• [Extrait du document]
┄┄┄┄┄┄┄┄┄┄
Les dernières lignes sont réservées aux poissons magnifiques « éclats de rubis ou de citrine, toutes les nuances de rouge, bancs furtifs entre les coraux, vifs comme des colibris, arc-en-ciel dans la lumière et les verts de l’émeraude au céladon, les jaunes soufrés ou orangés », observés par la visière d’un masque de tuba à Bora-Bora où rien ne se passait de toute la journée sinon plonger dans le lagon silencieux…
Un moment plaisant de lecture agréable, cultivée et enrichissante pour le 8ème épisode de cette enquête planétaire considérable menée par l’auteur, conteur érudit, dans le cadre d’un projet en 12 volumes intitulé Abracadabra.
Félicitations à Patrick Deville salué par l’Académie Française qui vient de lui décerner le Grand Prix de Littérature 2021 pour l’ensemble de son œuvre.
┄┄┄┄┄┄┄┄┄┄
• [Travail à faire]
1. Mettez à jour toutes les lignes de données ci-dessous en y remplaçant « Outline » par « Highlight », sans rien modifier d'autre. Omettez les images dans votre réponse, s'il vous plaît.
2. Rédigez la suite de la critique littéraire consacrée au livre de Patrick Deville, à partir de la dernière phrase de l'extrait.

• [Lignes de données]
┄┄┄┄┄┄┄┄┄┄
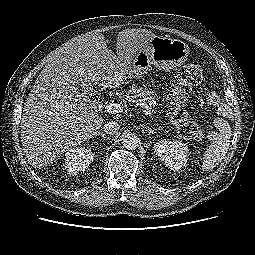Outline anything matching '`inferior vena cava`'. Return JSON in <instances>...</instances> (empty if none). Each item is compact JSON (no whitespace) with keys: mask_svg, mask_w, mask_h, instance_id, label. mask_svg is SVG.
Instances as JSON below:
<instances>
[{"mask_svg":"<svg viewBox=\"0 0 255 255\" xmlns=\"http://www.w3.org/2000/svg\"><path fill=\"white\" fill-rule=\"evenodd\" d=\"M120 129V124L115 121L107 122L104 125V132L107 134H116L118 130Z\"/></svg>","mask_w":255,"mask_h":255,"instance_id":"obj_1","label":"inferior vena cava"}]
</instances>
┄┄┄┄┄┄┄┄┄┄
• [Réponses rédigées]
1.
Highlight anything matching '`inferior vena cava`'. Return JSON in <instances>...</instances> (empty if none). Each item is compact JSON (no whitespace) with keys: mask_svg, mask_w, mask_h, instance_id, label. mask_svg is SVG.
Instances as JSON below:
<instances>
[{"mask_svg":"<svg viewBox=\"0 0 255 255\" xmlns=\"http://www.w3.org/2000/svg\"><path fill=\"white\" fill-rule=\"evenodd\" d=\"M120 129V124L115 121L107 122L104 125V132L107 134H116L118 130Z\"/></svg>","mask_w":255,"mask_h":255,"instance_id":"obj_1","label":"inferior vena cava"}]
</instances>

2.
« Avec la fascination de la toponymie, le goût de lire l’Histoire imposée à la Géographie, je remontais la longue avenue Bruat « pacificateur » colonial de Tahiti devenue Pouvana’a a Oopa premier indépendantiste.
La plupart du temps, j’essayais de stationner au parking Pomaré près du Parc Bougainville, où se voit le buste de Pierre-Antoine érigé en 1909, plus tard flanqué d’un canon de marine récupéré sur l’épave de la Zélée coulée lors du raid allemand de septembre 1914, et traversais cet îlot de paix soustrait à la circulation automobile, m’asseyais sur un banc près de la rivière Papeete peu profonde où nageaient des tilapias, bordée d’une bambouseraie et de plantes tropicales à l’ombre des badamiers et des manguiers, devant le panneau rendant hommage à Philibert Commerson, le botaniste de l’expédition de 1769, et rappelant que ‘la compagne de Commerson, Jeanne Baret, participe à cette expédition travestie en homme. Elle est ainsi la première femme à faire le tour du monde’, Jeanne elle aussi botaniste, qui avait quitté la Polynésie pour les îles Mascareignes où elle avait rencontré Pierre Poivre, avait enrichi l’herbier qu’elle avait rapporté à paris en 1775, et Louis XVI lui avait attribué une pension et le titre de « femme extraordinaire ».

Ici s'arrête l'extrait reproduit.